News

Actions

ARMED & READY TO INJECT: Cops & heroin overdose

Posted
and last updated

Law enforcement agencies across the state of Florida are carrying a drug that reverses a potentially deadly overdose. Even though there were more than 200 overdoses last year in southwest Florida, local officers aren't carrying it.

"I started partying when I was probably 14-years-old. I didn't really have an addiction until I turned about 21. My addiction went from pills to heroin, and everything got worse," Lynda Brown said.

She never thought she'd turn to heroin, but when the pills became harder to find, she needed her fix.

"It's not even about being high anymore. It's just about waking up and not feeling dope sick, and body aches, and I don't miss it," Brown said.

Brown doesn't miss it because she's been living without it. She hasn't touched heroin since 2014 when she overdosed.

"I had no idea it happened. When I started coming to, everybody's voices were kind of echoing around me. It wasn't a good feeling," she said.

That year, there were 121 heroin overdoses at Lee Memorial Health System. The number nearly doubling to 201 in 2015.

"It's all over the streets. It seems like almost every week I'm hearing of someone else dying from it," Brown said.

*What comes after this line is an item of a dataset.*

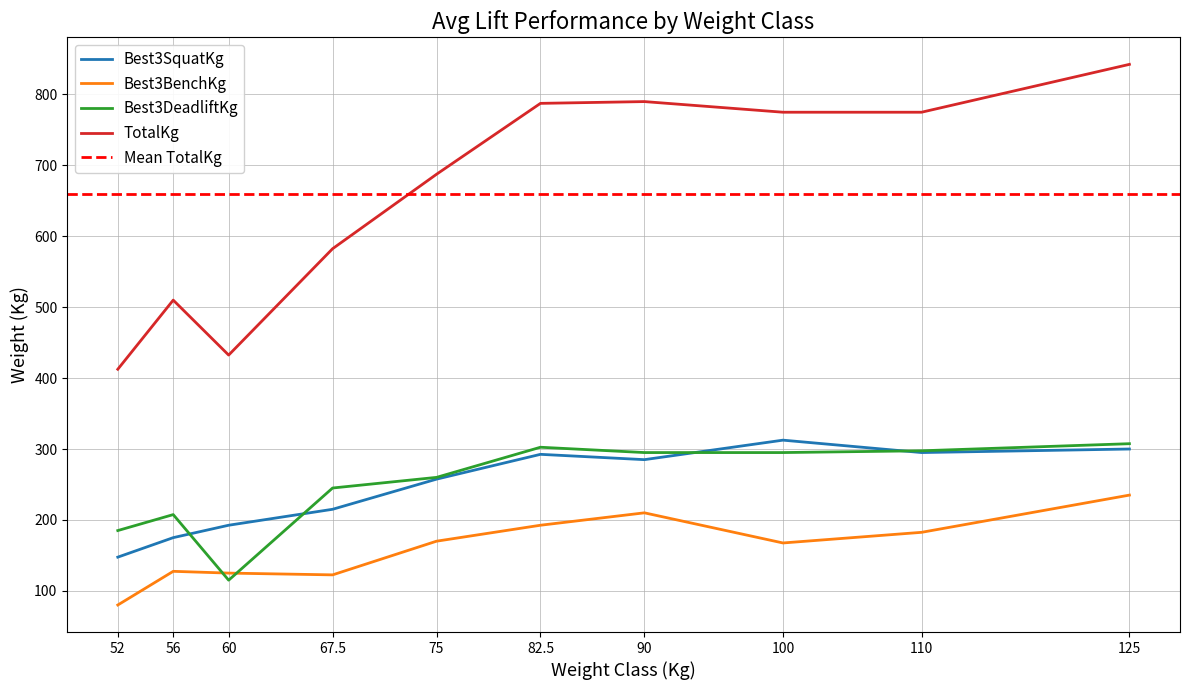

What is the average value of the Best3DeadliftKg series?

251.0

Heroin most recently took the life of her friend, Sadie Walters.

"It's hard, you know? Not everyone has the chance I do. Not everyone makes it out," Brown said.

That's why some law enforcement agencies are arming themselves with an injection for heroin overdose.

"This is a long, hard fought battle we've been working on for many years," Sgt. Donny Kennard of the Sarasota County Sheriff's Office said.

SCSO was the first in Florida to use the autoinjectors filled with a drug called Naloxone.

Once injected, the drugs knock the heroin off of the receptors inside your body, like reversing then hitting the pause button on an overdose. It's only temporary until you can get medical attention at a hospital.

"If you're deceased, you're deceased, but if you're in that window of severe respiratory depression, this drug gives you a chance to bring someone back that would otherwise not be saved," Sgt. Kennard said.

Paramedics in the state are required to carry the drug, and law enforcement agencies in Lee, Collier, and Charlotte have discussed it, but haven't made any decisions.

"For law enforcement agencies considering this, what would you want to say to them?" Four in Your Corner's Lisa Greenberg asked Sgt. Kennard.

"The drug addicted individuals are our citizens as well. And we treat them with the same respect and dignity that we treat all citizens, and we would hope that agencies would really look to provide tools for their individuals to help make a difference and save a life," he answered.

The drug could help save lives like Brown's. She's gotten a second chance, one she won't risk by taking drugs.

"For a long time, I just accepted I'm an addict and this is it, and my life's not going to get any better, but I let go of that and I know my life can get better. And I don't have to be using drugs," Brown said.

The Lee County Sheriff's Office said they are looking into this now in their training section, and cannot comment at this time.

They said to check back once their training section is complete.